Young people are being taught how to "hack" into computers so the can help prevent computer attacks.

Welcome to American Mosaic from VOA Learning English. I’m Caty Weaver.

People who steal online information cause billions of dollars in damage every year. These criminals are called “hackers.” The damage would be even greater if there were not security workers who defend computer systems against attacks. Experts say these workers need to know the weaknesses of their systems so they can better-defend them.

Earlier this month, VOA reporter Mike O’Sullivan visited a week-long “hacker” training program in San Diego, California. Young people were being taught how to hack computer systems in order to learn how to fight criminal hackers.

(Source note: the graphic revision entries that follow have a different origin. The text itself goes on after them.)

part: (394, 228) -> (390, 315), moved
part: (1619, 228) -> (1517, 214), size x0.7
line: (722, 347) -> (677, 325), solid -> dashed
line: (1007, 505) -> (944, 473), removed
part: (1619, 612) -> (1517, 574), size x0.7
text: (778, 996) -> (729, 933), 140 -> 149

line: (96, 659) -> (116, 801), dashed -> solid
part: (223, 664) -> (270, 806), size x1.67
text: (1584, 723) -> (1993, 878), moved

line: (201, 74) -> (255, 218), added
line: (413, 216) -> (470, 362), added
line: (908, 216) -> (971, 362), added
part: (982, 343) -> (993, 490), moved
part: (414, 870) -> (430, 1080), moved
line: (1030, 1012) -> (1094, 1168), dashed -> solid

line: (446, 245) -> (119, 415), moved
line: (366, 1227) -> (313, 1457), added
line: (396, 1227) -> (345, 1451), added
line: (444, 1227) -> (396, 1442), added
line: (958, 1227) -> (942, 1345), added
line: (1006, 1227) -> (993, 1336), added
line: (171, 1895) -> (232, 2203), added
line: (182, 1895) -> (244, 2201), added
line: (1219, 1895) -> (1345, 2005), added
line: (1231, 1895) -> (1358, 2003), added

About 20 high school students took part in the five-day-long program. They were among the winners of a local computer competition. Sixteen-year-old Chloe Chrisostomo is one of the students.

“They set networks and we can hack into the network, or we can hack into other people’s computers and then mess with them.”

Students are also being taught about online spying and the sale of stolen information.

This kind of training is important to companies and governments. They want more young people to enter the information security field to help defend against online, or cyber criminals, because attacks are often very costly. Just one successful attack can cost millions of dollars.

It is a problem throughout the world. Police in such countries as India and Romania are having a difficult time fighting cyber criminals.

A recent computer-industry report said attacks on computer systems will cost more than $350 billion this year. Hundreds of billions of dollars will also be spent to stop such attacks.

Trainer Cameron Camp is a security researcher and writer. He says the students are learning how to attack the kinds of computer systems that companies are now using.

“It's set up very similar to what would be a typical corporate environment, so whether you have wi-fi, whether you have corporate networks that store company information, we actually replicate that.”

Jomarri Salomon recently graduated from high school. He says the training helped him understand why computer criminals do what they do.

“To learn how to defend against a hacker, you have to know how a hacker attacks or how a hacker thinks or to be able to defend against that kind of vulnerability that you are probably going to have in the future.”

Mr. Salomon plans to join the U.S. Air Force and work in computer security.

Liz Fraumann works at the nonprofit foundation Securing Our eCity, which helped organize the training. She says students in the program learn a lot more than they think they will.

“When we look at them initially, they think they know it all. They know a lot already. And by Wednesday [they say], ‘I do not know quite as much as I thought.’”

Cameron Camp says he hopes the students will use what they have learned to help, not hurt, computer users.

“And we would like to convince these folks who are skilled computer people that the rewards in the end are much better for working for the good guys rather than the bad guys.”